▶ **Description of the task**
Return the records, unchanged, from their start through the line that contains "aparecerem nesta revista", including that line, and leave the pictures out of your answer.

▶ **Information**
########################################
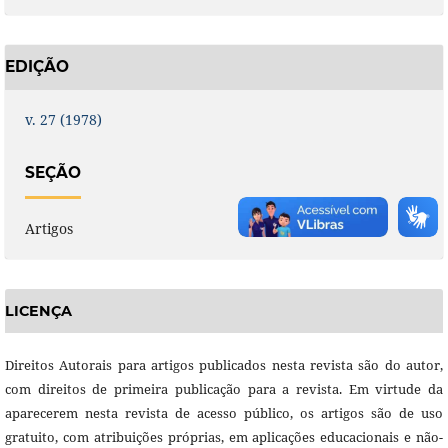
EDIÇÃO
v. 27 (1978)
SEÇÃO
Artigos
LICENÇA
Direitos Autorais para artigos publicados nesta revista são do autor,
com direitos de primeira publicação para a revista. Em virtude da
aparecerem nesta revista de acesso público, os artigos são de uso
gratuito, com atribuições próprias, em aplicações educacionais e não-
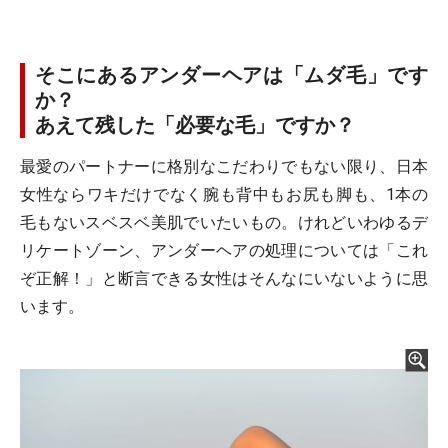
そこにあるアンダーヘアは「ムダ毛」です
か？
あえて残した「必要な毛」ですか？
最愛のパートナーに格別なこだわりでもない限り、日本
女性ならワキだけでなく腕も背中もお尻も脚も、1本の
毛もないスベスベ美肌でいたいもの。けれどいわゆるデ
リケートゾーン、アンダーヘアの処理については「これ
ぞ正解！」と断言できる女性はそんなにいないように思
います。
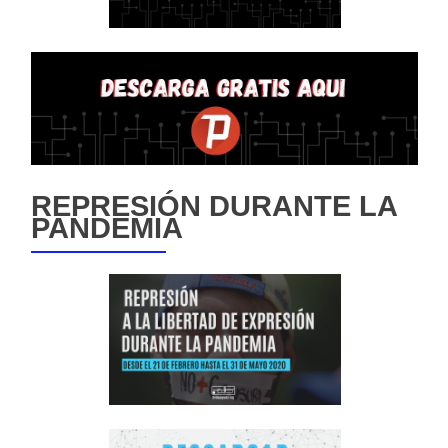
REPRESIÓN DURANTE LA
PANDEMIA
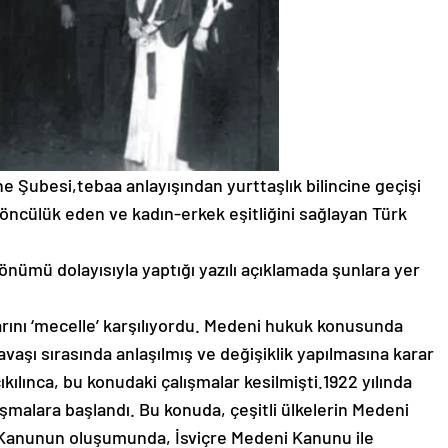
 Şubesi,tebaa anlayışından yurttaşlık bilincine geçişi
öncülük eden ve kadın-erkek eşitliğini sağlayan Türk
nümü dolayısıyla yaptığı yazılı açıklamada şunlara yer
arını ‘mecelle’ karşılıyordu. Medeni hukuk konusunda
Savaşı sırasında anlaşılmış ve değişiklik yapılmasına karar
ıkılınca, bu konudaki çalışmalar kesilmişti.1922 yılında
malara başlandı. Bu konuda, çeşitli ülkelerin Medeni
i Kanunun oluşumunda, İsviçre Medeni Kanunu ile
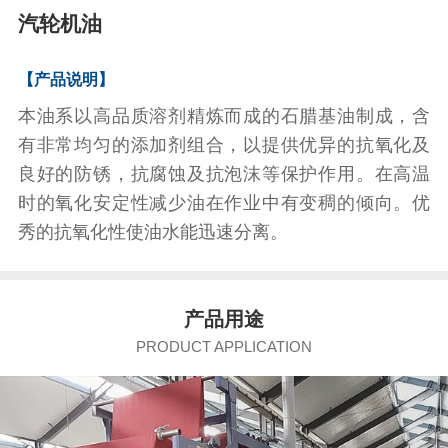
汽轮机油
【产品说明】
本油系以高品质溶剂精炼而成的石腊基油制成，含
有非常均匀的添加剂组合，以提供优异的抗氧化及
良好的防锈，抗腐蚀及抗泡沫等保护作用。在高温
时的氧化安定性减少油在作业中有变稠的倾向。优
秀的抗氧化性使油水能迅速分离。
产品
用途
PRODUCT APPLICATION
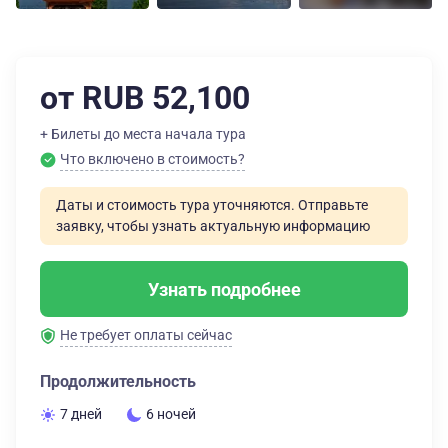
от RUB 52,100
+ Билеты до места начала тура
Что включено в стоимость?
Даты и стоимость тура уточняются. Отправьте
заявку, чтобы узнать актуальную информацию
Узнать подробнее
Не требует оплаты сейчас
Продолжительность
7 дней
6 ночей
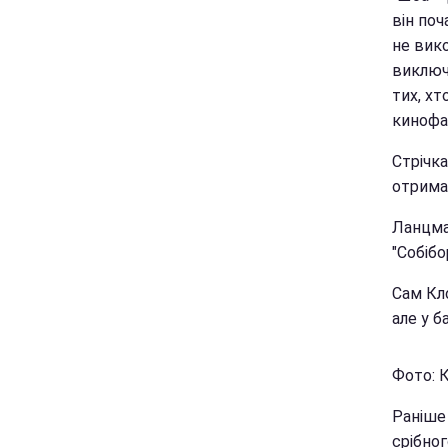
він поч
не вик
виключ
тих, хт
кинофа
Стрічк
отрима
Ланцман
"Собібо
Сам Кло
але у б
Фото: К
Раніше 
срібног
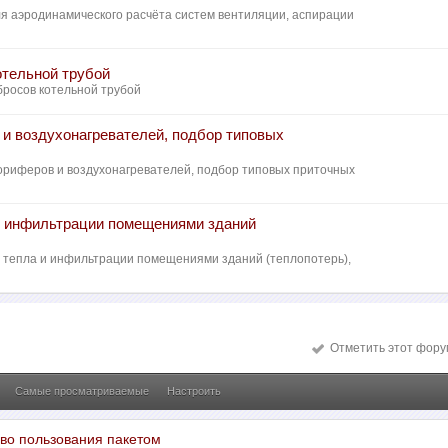
ля аэродинамического расчёта систем вентиляции, аспирации
отельной трубой
бросов котельной трубой
в и воздухонагревателей, подбор типовых
лориферов и воздухонагревателей, подбор типовых приточных
 и инфильтрации помещениями зданий
рь тепла и инфильтрации помещениями зданий (теплопотерь),
Отметить этот фору
Самые просматриваемые
Настроить
аво пользования пакетом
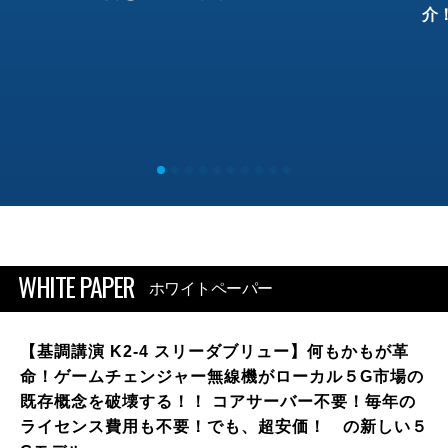
介
WHITE PAPER
ホワイトペーパー
【基調講演 K2-4 スリーダブリュー】何もかもが革
命！ゲームチェンジャー無線機がローカル５G市場の
既存概念を破壊する！！ コアサーバー不要！毎年の
ライセンス費用も不要！でも、超安価！ の新しい５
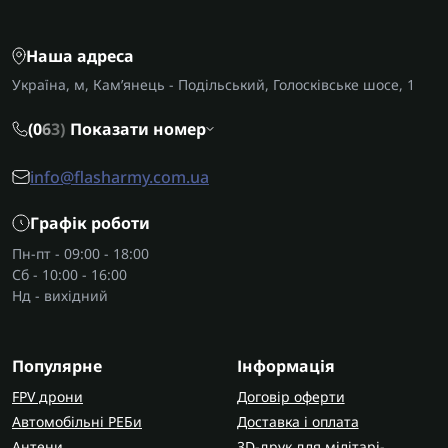
Наша адреса
Україна, м, Кам’янець - Подільський, Голосківське шосе, 1
(0
6
3)
Показати номер
info@flasharmy.com.ua
Графік роботи
Пн-пт - 09:00 - 18:00
Сб - 10:00 - 16:00
Нд - вихідний
Популярне
Інформація
FPV дрони
Договір оферти
Автомобільні РЕБи
Доставка і оплата
Антени
3D-друк для мілітарі-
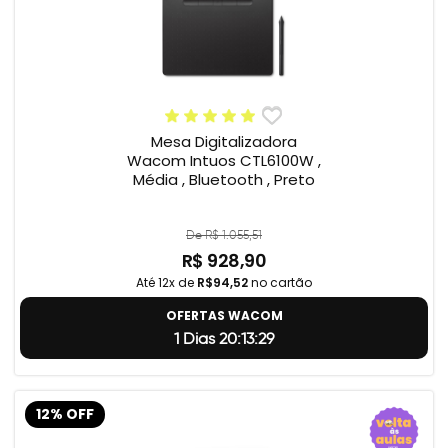
Mesa Digitalizadora
Wacom Intuos CTL6100W ,
Média , Bluetooth , Preto
De R$ 1.055,51
R$ 928,90
Até 12x de
R$94,52
no cartão
OFERTAS WACOM
1 Dias 20:13:28
12% OFF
########################################
▶ **Written response**
EDIÇÃO
v. 27 (1978)
SEÇÃO
Artigos
LICENÇA
Direitos Autorais para artigos publicados nesta revista são do autor,
com direitos de primeira publicação para a revista. Em virtude da
aparecerem nesta revista de acesso público, os artigos são de uso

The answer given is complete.